ユーザーが行った操作に対する反応(視覚、聴覚、触覚など)を明確に提供することで、ユーザーは自分の行動の結果を理解できます。ボタンを押したら色が変わる、音が鳴る、振動するなど、複数の感覚に働きかけるフィードバックが効果的です。
メタバース空間全体で操作方法に一貫性を持たせることで、ユーザーは一度学習すれば応用できるようになります。例えば、「つかむ」動作が場所によって異なると、操作方法を何度も覚え直す必要があるため混乱を招きます。

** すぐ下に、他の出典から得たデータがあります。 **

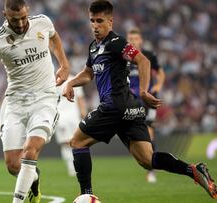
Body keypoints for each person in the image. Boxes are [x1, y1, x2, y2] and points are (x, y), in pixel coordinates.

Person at [63, 0, 216, 199]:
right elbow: (88, 73)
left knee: (77, 142)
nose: (95, 26)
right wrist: (70, 83)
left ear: (110, 21)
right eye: (92, 21)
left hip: (114, 106)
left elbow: (143, 60)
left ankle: (87, 196)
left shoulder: (115, 42)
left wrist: (144, 90)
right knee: (147, 159)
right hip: (131, 109)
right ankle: (193, 170)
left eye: (99, 21)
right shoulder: (94, 47)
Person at [0, 0, 70, 202]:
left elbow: (54, 38)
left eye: (23, 18)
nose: (19, 24)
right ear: (4, 15)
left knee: (30, 151)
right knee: (13, 166)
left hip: (44, 98)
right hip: (15, 102)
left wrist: (63, 64)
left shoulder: (43, 22)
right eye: (14, 19)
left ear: (28, 11)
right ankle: (33, 180)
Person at [126, 27, 166, 183]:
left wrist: (158, 86)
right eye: (130, 38)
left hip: (148, 99)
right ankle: (146, 161)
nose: (133, 41)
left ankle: (151, 169)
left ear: (140, 40)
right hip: (130, 100)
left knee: (149, 132)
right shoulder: (123, 56)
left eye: (135, 38)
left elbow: (160, 72)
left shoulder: (149, 55)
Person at [55, 75, 87, 177]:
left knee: (65, 144)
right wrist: (84, 115)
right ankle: (76, 167)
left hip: (60, 117)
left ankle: (71, 168)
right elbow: (80, 99)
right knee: (76, 142)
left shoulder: (54, 81)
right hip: (74, 116)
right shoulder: (76, 79)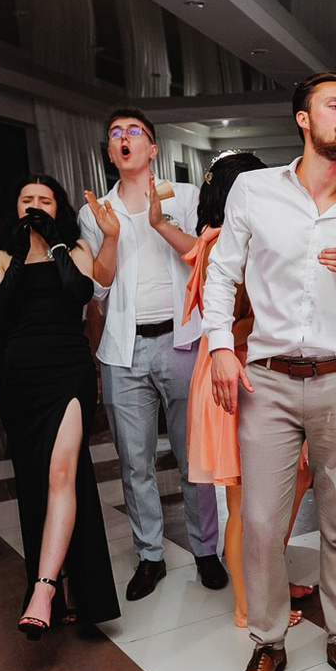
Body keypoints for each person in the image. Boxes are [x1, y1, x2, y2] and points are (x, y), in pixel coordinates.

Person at [203, 72, 336, 671]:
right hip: (266, 381)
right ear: (303, 119)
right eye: (335, 105)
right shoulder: (255, 190)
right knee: (263, 522)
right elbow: (222, 272)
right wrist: (220, 346)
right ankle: (268, 642)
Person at [75, 108, 227, 598]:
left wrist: (159, 223)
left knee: (194, 458)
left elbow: (205, 260)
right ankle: (149, 556)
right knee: (134, 461)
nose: (124, 138)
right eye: (115, 133)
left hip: (183, 342)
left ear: (152, 148)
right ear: (110, 150)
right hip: (123, 350)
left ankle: (206, 550)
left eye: (133, 132)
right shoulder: (95, 211)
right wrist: (110, 237)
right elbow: (98, 286)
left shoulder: (185, 195)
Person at [0, 175, 121, 636]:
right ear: (16, 207)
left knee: (64, 472)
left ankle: (42, 590)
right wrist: (23, 250)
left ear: (57, 208)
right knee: (33, 483)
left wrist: (55, 244)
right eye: (27, 200)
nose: (35, 206)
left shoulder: (76, 249)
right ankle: (59, 589)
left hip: (67, 373)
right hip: (21, 379)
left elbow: (79, 293)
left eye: (45, 200)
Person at [183, 152, 317, 628]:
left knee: (290, 480)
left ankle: (267, 579)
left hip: (249, 370)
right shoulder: (222, 244)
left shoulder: (232, 238)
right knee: (246, 501)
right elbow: (232, 325)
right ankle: (248, 606)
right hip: (235, 374)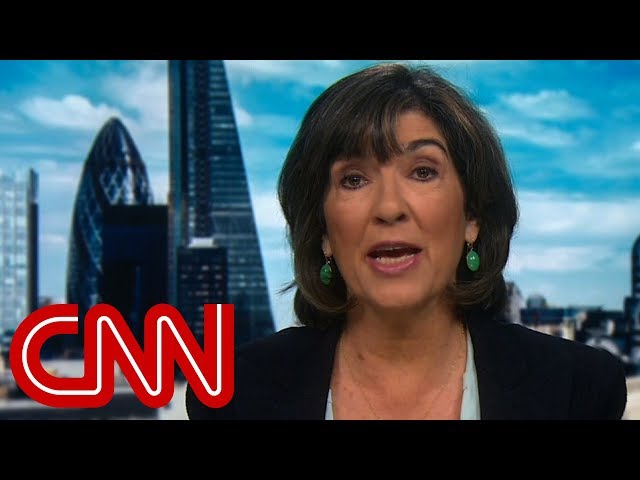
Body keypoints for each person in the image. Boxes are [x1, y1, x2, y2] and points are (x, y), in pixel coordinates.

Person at [185, 62, 628, 420]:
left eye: (422, 172)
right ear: (323, 232)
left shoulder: (578, 390)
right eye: (354, 179)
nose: (389, 207)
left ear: (472, 217)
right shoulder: (234, 395)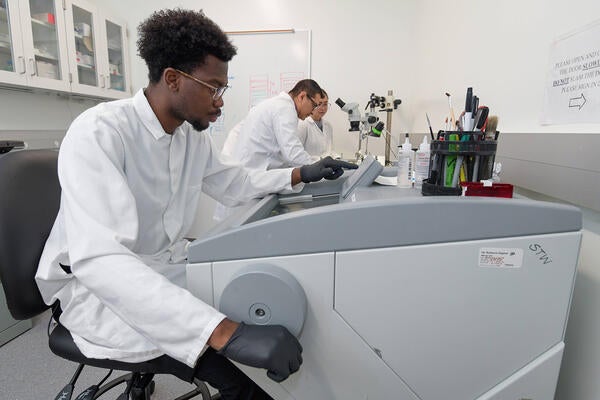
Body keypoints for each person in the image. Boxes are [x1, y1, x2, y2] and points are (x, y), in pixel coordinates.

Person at [35, 8, 356, 400]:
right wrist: (224, 333)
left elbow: (234, 182)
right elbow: (103, 261)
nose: (220, 101)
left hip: (161, 269)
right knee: (242, 375)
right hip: (97, 293)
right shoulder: (99, 132)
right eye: (214, 87)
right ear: (173, 79)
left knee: (252, 302)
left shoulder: (189, 137)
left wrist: (299, 175)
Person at [226, 79, 326, 171]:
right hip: (252, 174)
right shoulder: (285, 109)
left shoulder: (277, 105)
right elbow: (293, 154)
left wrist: (317, 162)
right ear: (302, 96)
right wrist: (320, 167)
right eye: (314, 105)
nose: (313, 111)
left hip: (248, 170)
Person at [295, 90, 335, 158]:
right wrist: (320, 160)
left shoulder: (328, 126)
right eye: (319, 104)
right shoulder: (303, 124)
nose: (322, 108)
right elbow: (297, 153)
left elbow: (329, 151)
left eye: (325, 104)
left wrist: (336, 158)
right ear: (312, 104)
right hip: (308, 166)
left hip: (325, 166)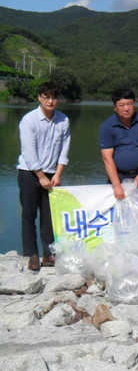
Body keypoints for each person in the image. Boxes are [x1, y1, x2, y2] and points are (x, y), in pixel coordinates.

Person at [17, 81, 71, 271]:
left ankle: (49, 254)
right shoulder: (29, 120)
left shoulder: (63, 120)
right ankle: (31, 255)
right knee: (29, 214)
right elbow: (29, 151)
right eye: (46, 97)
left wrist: (58, 173)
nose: (50, 101)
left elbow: (64, 148)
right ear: (39, 97)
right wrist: (40, 176)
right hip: (29, 173)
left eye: (54, 97)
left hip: (52, 173)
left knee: (49, 217)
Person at [99, 88, 138, 200]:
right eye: (121, 105)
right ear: (115, 107)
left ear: (134, 104)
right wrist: (116, 185)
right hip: (119, 176)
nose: (126, 108)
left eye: (129, 104)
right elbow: (107, 158)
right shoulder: (107, 126)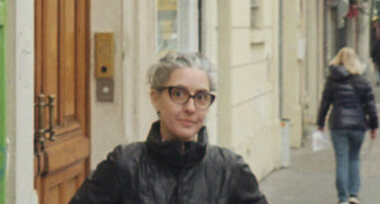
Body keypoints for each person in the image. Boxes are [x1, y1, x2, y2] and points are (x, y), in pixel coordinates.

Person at [69, 52, 267, 203]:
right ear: (155, 98)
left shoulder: (229, 169)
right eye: (179, 94)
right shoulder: (125, 165)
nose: (190, 108)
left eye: (200, 97)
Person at [317, 47, 379, 204]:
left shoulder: (332, 80)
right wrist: (374, 126)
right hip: (358, 125)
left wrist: (320, 123)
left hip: (338, 124)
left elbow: (325, 103)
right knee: (354, 158)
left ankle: (343, 197)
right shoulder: (362, 80)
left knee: (341, 159)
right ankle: (354, 194)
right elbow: (371, 105)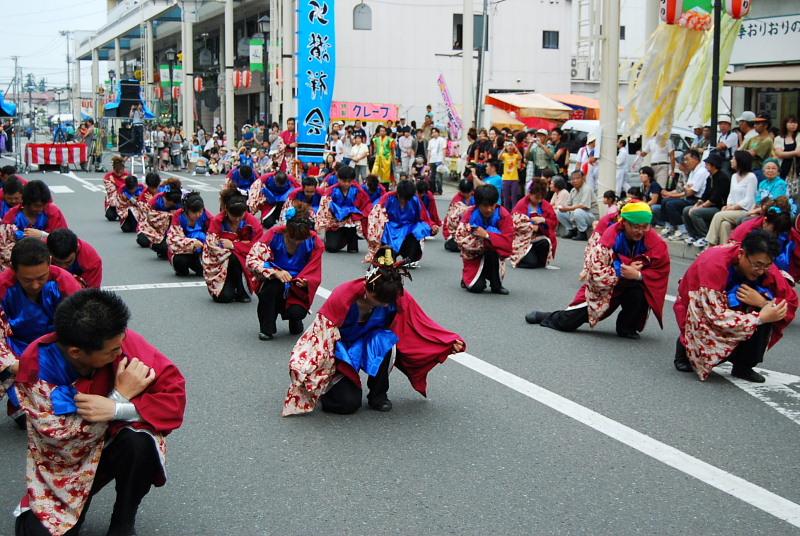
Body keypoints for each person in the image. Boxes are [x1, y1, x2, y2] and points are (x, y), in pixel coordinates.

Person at [13, 289, 186, 536]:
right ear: (76, 352)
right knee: (33, 532)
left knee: (141, 442)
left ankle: (123, 521)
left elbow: (174, 396)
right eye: (112, 352)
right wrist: (119, 395)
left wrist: (116, 407)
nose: (120, 352)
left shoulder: (119, 340)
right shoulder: (37, 367)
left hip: (110, 446)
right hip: (64, 466)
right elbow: (59, 439)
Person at [282, 246, 465, 416]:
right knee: (347, 405)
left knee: (387, 342)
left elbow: (420, 324)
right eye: (380, 300)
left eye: (388, 301)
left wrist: (448, 342)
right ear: (368, 287)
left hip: (369, 342)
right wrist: (309, 373)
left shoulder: (395, 296)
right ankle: (329, 389)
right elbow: (318, 340)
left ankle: (378, 394)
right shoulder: (342, 296)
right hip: (338, 352)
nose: (385, 305)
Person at [526, 202, 670, 339]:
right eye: (636, 227)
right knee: (568, 322)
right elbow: (595, 270)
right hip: (606, 286)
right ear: (624, 222)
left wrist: (638, 275)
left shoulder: (655, 242)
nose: (640, 231)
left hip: (633, 283)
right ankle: (546, 316)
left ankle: (627, 327)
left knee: (640, 291)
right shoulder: (609, 236)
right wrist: (621, 271)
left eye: (644, 227)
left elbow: (660, 271)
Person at [673, 230, 797, 382]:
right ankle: (685, 349)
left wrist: (763, 303)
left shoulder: (766, 267)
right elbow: (713, 316)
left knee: (769, 310)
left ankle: (744, 365)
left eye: (766, 266)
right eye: (757, 265)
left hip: (736, 312)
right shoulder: (713, 263)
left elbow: (789, 301)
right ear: (742, 253)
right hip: (701, 308)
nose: (760, 271)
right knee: (762, 315)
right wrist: (759, 318)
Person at [246, 210, 324, 340]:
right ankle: (267, 328)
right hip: (274, 278)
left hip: (297, 285)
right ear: (287, 230)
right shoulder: (274, 234)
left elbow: (314, 270)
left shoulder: (314, 241)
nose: (297, 242)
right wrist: (275, 272)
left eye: (301, 239)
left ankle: (295, 319)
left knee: (296, 312)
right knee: (270, 290)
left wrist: (306, 281)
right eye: (293, 238)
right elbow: (252, 259)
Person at [202, 189, 263, 303]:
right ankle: (231, 286)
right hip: (221, 266)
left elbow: (258, 248)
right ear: (226, 210)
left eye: (240, 215)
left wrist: (234, 245)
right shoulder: (217, 221)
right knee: (223, 298)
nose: (237, 219)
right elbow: (211, 246)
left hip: (243, 264)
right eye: (233, 216)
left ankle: (241, 289)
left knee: (234, 255)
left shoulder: (253, 223)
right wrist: (242, 244)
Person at [455, 184, 514, 295]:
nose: (489, 209)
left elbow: (508, 242)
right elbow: (460, 238)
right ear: (478, 204)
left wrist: (487, 235)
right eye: (485, 206)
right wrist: (479, 241)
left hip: (494, 253)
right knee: (477, 287)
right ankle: (467, 278)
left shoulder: (504, 215)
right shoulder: (470, 214)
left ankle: (496, 284)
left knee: (493, 250)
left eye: (492, 205)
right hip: (474, 255)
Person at [729, 197, 799, 284]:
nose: (776, 236)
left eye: (779, 233)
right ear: (765, 221)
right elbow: (733, 259)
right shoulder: (745, 231)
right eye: (774, 231)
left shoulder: (786, 232)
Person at [0, 181, 69, 269]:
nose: (40, 209)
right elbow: (2, 242)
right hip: (18, 261)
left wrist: (43, 236)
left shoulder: (53, 213)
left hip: (48, 261)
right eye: (36, 206)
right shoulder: (13, 215)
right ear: (26, 202)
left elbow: (64, 241)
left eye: (43, 205)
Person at [366, 180, 434, 266]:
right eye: (402, 198)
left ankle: (409, 257)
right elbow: (376, 216)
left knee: (419, 228)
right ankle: (386, 255)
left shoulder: (415, 200)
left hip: (408, 229)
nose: (404, 202)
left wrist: (432, 226)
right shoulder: (388, 198)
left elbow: (423, 216)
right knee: (385, 260)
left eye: (407, 199)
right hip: (390, 230)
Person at [705, 150, 758, 246]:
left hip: (745, 211)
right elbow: (731, 195)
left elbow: (749, 199)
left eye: (734, 158)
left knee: (718, 215)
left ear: (741, 161)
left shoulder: (751, 177)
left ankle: (710, 244)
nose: (731, 160)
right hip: (732, 210)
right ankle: (724, 249)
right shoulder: (733, 176)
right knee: (725, 224)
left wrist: (733, 208)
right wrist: (728, 205)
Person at [316, 166, 373, 253]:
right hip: (335, 221)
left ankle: (352, 240)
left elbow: (366, 205)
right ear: (338, 179)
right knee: (331, 248)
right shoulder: (331, 191)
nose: (346, 184)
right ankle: (337, 238)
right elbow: (324, 208)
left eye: (349, 181)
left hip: (351, 221)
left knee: (353, 250)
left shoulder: (358, 190)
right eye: (343, 181)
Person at [681, 152, 730, 248]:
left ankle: (704, 236)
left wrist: (701, 207)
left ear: (714, 165)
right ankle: (694, 235)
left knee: (695, 213)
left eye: (708, 164)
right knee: (686, 210)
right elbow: (705, 194)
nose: (706, 166)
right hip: (709, 204)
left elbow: (715, 198)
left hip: (718, 207)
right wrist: (699, 203)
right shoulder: (709, 177)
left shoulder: (722, 178)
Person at [659, 149, 709, 240]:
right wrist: (687, 189)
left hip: (697, 200)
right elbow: (686, 188)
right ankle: (669, 227)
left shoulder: (701, 171)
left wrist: (686, 189)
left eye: (687, 159)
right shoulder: (693, 171)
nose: (686, 162)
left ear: (695, 159)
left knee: (671, 204)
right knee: (665, 201)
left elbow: (690, 191)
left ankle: (683, 231)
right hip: (690, 197)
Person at [510, 178, 558, 269]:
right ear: (530, 193)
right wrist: (531, 227)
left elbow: (554, 222)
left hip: (539, 236)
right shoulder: (521, 204)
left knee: (545, 242)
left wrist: (543, 220)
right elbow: (515, 223)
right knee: (531, 263)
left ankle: (537, 259)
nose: (539, 200)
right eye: (536, 197)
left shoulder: (546, 206)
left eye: (541, 198)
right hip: (523, 239)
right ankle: (521, 258)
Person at [166, 192, 212, 277]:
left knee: (205, 272)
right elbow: (173, 239)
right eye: (194, 212)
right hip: (184, 251)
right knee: (180, 263)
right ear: (187, 210)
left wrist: (205, 242)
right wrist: (192, 242)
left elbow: (215, 233)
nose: (198, 215)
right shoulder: (179, 216)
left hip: (203, 250)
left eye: (200, 211)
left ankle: (200, 265)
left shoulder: (206, 215)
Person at [136, 179, 182, 258]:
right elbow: (146, 218)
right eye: (167, 202)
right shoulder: (156, 199)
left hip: (174, 231)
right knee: (143, 240)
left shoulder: (180, 201)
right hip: (156, 228)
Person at [557, 170, 596, 241]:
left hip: (591, 216)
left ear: (583, 178)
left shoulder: (587, 189)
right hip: (578, 214)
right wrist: (563, 207)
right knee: (559, 212)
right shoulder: (573, 190)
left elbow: (584, 206)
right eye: (572, 179)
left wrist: (568, 208)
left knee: (577, 211)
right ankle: (571, 230)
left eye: (577, 178)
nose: (574, 181)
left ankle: (582, 233)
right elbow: (568, 204)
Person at [444, 179, 475, 252]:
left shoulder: (476, 198)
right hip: (459, 230)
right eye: (464, 193)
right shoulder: (456, 200)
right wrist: (448, 234)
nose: (467, 195)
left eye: (468, 192)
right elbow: (450, 218)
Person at [742, 113, 775, 181]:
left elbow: (751, 154)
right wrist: (745, 152)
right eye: (755, 123)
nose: (754, 126)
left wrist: (746, 152)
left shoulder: (767, 140)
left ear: (765, 125)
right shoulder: (753, 138)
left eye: (757, 123)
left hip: (759, 171)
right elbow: (740, 151)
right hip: (749, 170)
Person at [775, 115, 799, 201]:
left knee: (795, 195)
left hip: (797, 169)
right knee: (783, 194)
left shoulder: (798, 136)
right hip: (784, 169)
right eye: (790, 122)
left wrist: (787, 153)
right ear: (785, 124)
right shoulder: (779, 138)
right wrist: (795, 153)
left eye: (795, 123)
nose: (793, 125)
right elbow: (779, 154)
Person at [499, 141, 522, 210]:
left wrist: (515, 148)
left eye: (511, 145)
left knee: (514, 198)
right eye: (509, 146)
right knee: (506, 198)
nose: (510, 147)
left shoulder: (515, 155)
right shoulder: (505, 155)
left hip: (514, 179)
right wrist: (504, 148)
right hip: (506, 179)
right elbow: (499, 157)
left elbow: (520, 157)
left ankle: (514, 213)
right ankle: (506, 212)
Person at [103, 156, 127, 221]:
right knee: (110, 216)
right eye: (117, 172)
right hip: (113, 201)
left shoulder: (128, 176)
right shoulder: (108, 176)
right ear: (113, 169)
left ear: (123, 168)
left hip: (125, 202)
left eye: (121, 171)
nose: (119, 174)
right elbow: (111, 191)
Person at [426, 128, 446, 194]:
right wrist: (428, 160)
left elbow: (444, 150)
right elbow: (429, 151)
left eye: (435, 132)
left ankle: (439, 190)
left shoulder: (442, 140)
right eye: (433, 132)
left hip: (439, 160)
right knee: (432, 177)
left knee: (438, 177)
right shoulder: (430, 141)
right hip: (432, 160)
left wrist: (443, 159)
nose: (434, 133)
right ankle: (433, 190)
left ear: (438, 132)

「このオブジェクトはこう操作できる」という手がかりを視覚的に提供することで、ユーザーは理解しやすくなります。例えば、つかめるオブジェクトは少し浮かせる、インタラクティブな要素は光らせるなどの工夫が有効です。
触覚フィードバック技術の進化や、脳波インターフェースなどの新技術により、メタバースでのインタラクション方法はさらに進化していくでしょう。しかし、技術が先行しがちな領域だからこそ、「人間中心の設計」という原則に立ち返ることが重要です。
将来的には、ユーザーがインターフェースの存在を意識せず、自然に目的を達成できる「シームレスなインタラクション」が理想形と言えるでしょう。メタバースの普及とともに、インタラクション設計の重要性はますます高まっていきます。